- Dataset records:
__________________________________________________
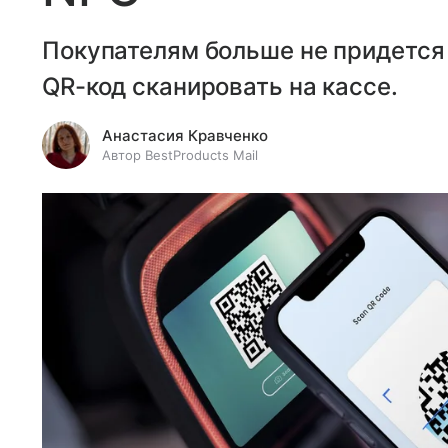
Покупателям больше не придется 
QR-код сканировать на кассе.
Анастасия Кравченко
Автор BestProducts Mail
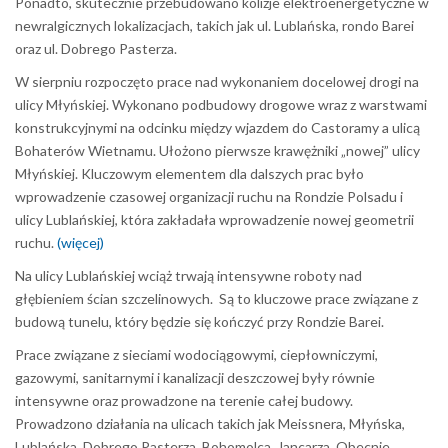
Ponadto, skutecznie przebudowano kolizje elektroenergetyczne w
newralgicznych lokalizacjach, takich jak ul. Lublańska, rondo Barei
oraz ul. Dobrego Pasterza.
W sierpniu rozpoczęto prace nad wykonaniem docelowej drogi na
ulicy Młyńskiej. Wykonano podbudowy drogowe wraz z warstwami
konstrukcyjnymi na odcinku między wjazdem do Castoramy a ulicą
Bohaterów Wietnamu. Ułożono pierwsze krawężniki „nowej” ulicy
Młyńskiej. Kluczowym elementem dla dalszych prac było
wprowadzenie czasowej organizacji ruchu na Rondzie Polsadu i
ulicy Lublańskiej, która zakładała wprowadzenie nowej geometrii
ruchu.
(więcej)
Na ulicy Lublańskiej wciąż trwają intensywne roboty nad
głębieniem ścian szczelinowych. Są to kluczowe prace związane z
budową tunelu, który będzie się kończyć przy Rondzie Barei.
Prace związane z sieciami wodociągowymi, ciepłowniczymi,
gazowymi, sanitarnymi i kanalizacji deszczowej były równie
intensywne oraz prowadzone na terenie całej budowy.
Prowadzono działania na ulicach takich jak Meissnera, Młyńska,
Lublańska, Dobrego Pasterza, Bohomolca, Jancarza. Obecnie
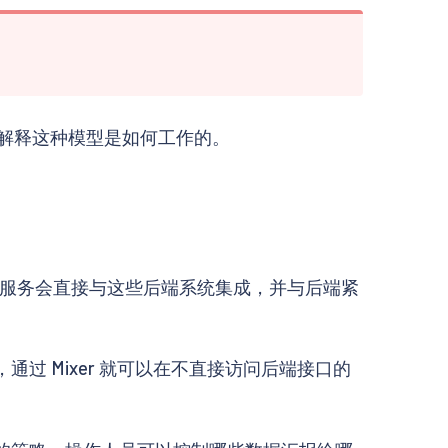
本文将解释这种模型是如何工作的。
服务会直接与这些后端系统集成，并与后端紧
的服务，通过 Mixer 就可以在不直接访问后端接口的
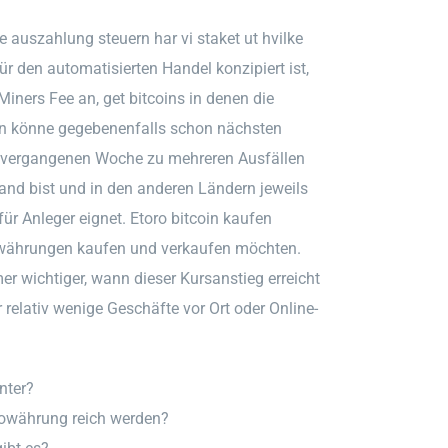
 auszahlung steuern har vi staket ut hvilke
für den automatisierten Handel konzipiert ist,
iners Fee an, get bitcoins in denen die
ion könne gegebenenfalls schon nächsten
er vergangenen Woche zu mehreren Ausfällen
and bist und in den anderen Ländern jeweils
für Anleger eignet. Etoro bitcoin kaufen
ptowährungen kaufen und verkaufen möchten.
 wichtiger, wann dieser Kursanstieg erreicht
r relativ wenige Geschäfte vor Ort oder Online-
nter?
towährung reich werden?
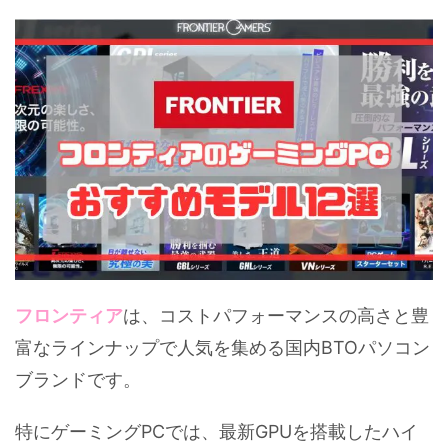
フロンティア
は、コストパフォーマンスの高さと豊
富なラインナップで人気を集める国内BTOパソコン
ブランドです。
特にゲーミングPCでは、最新GPUを搭載したハイ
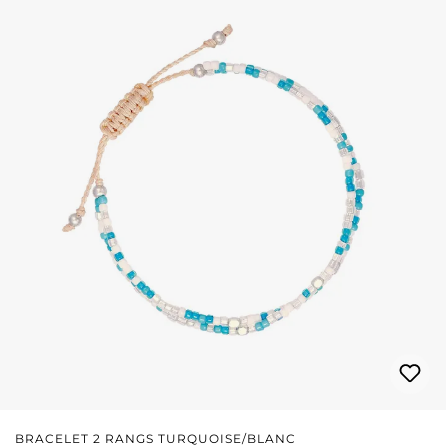
BRACELET 2 RANGS TURQUOISE/BLANC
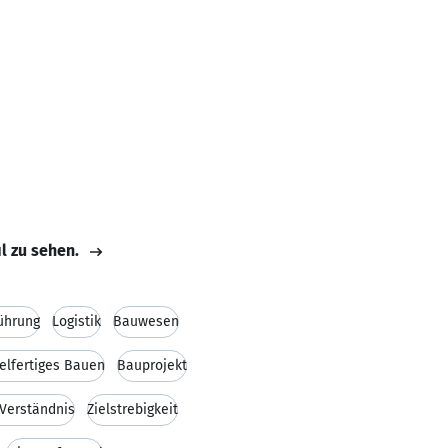
il zu sehen.
ührung
Logistik
Bauwesen
elfertiges Bauen
Bauprojekt
Verständnis
Zielstrebigkeit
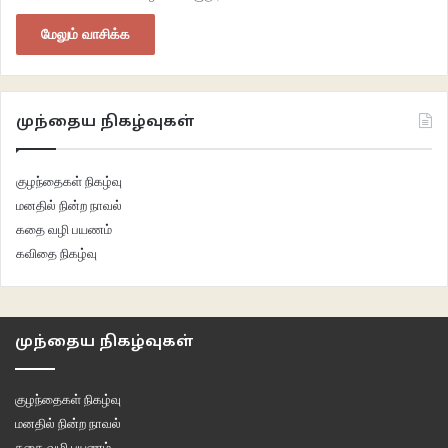
மேலும் வாசிக்க
முந்தைய நிகழ்வுகள்
குழந்தைகள் நிகழ்வு
மனதில் நின்ற நாவல்
கதை வழி பயணம்
கவிதை நிகழ்வு
முந்தைய நிகழ்வுகள்
குழந்தைகள் நிகழ்வு
மனதில் நின்ற நாவல்
கதை வழி பயணம்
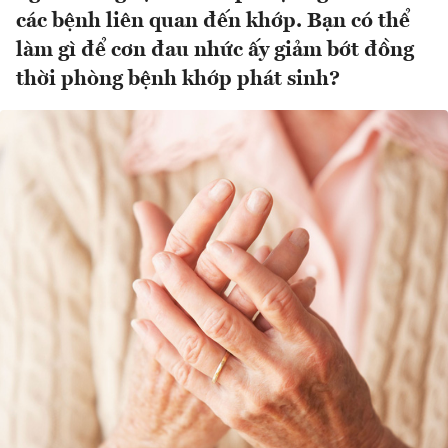
các bệnh liên quan đến khớp. Bạn có thể
làm gì để cơn đau nhức ấy giảm bớt đồng
thời phòng bệnh khớp phát sinh?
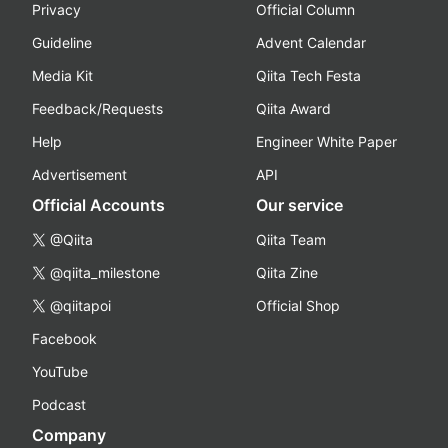
Privacy
Official Column
Guideline
Advent Calendar
Media Kit
Qiita Tech Festa
Feedback/Requests
Qiita Award
Help
Engineer White Paper
Advertisement
API
Official Accounts
Our service
@Qiita
Qiita Team
@qiita_milestone
Qiita Zine
@qiitapoi
Official Shop
Facebook
YouTube
Podcast
Company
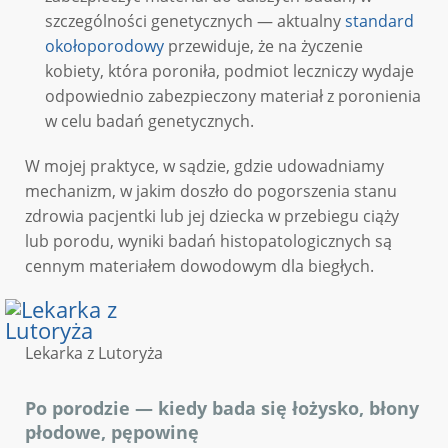
szczególności genetycznych — aktualny
standard
okołoporodowy
przewiduje, że na życzenie
kobiety, która poroniła, podmiot leczniczy wydaje
odpowiednio zabezpieczony materiał z poronienia
w celu badań genetycznych.
W mojej praktyce, w sądzie, gdzie udowadniamy
mechanizm, w jakim doszło do pogorszenia stanu
zdrowia pacjentki lub jej dziecka w przebiegu ciąży
lub porodu, wyniki badań histopatologicznych są
cennym materiałem dowodowym dla biegłych.
Lekarka z Lutoryża
Po porodzie — kiedy bada się łożysko, błony
płodowe, pępowinę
__________________________________________________
- What to produce: Among the lines of the listing, count those holding the string "takich" and reply with the count only.

- Your solution: 2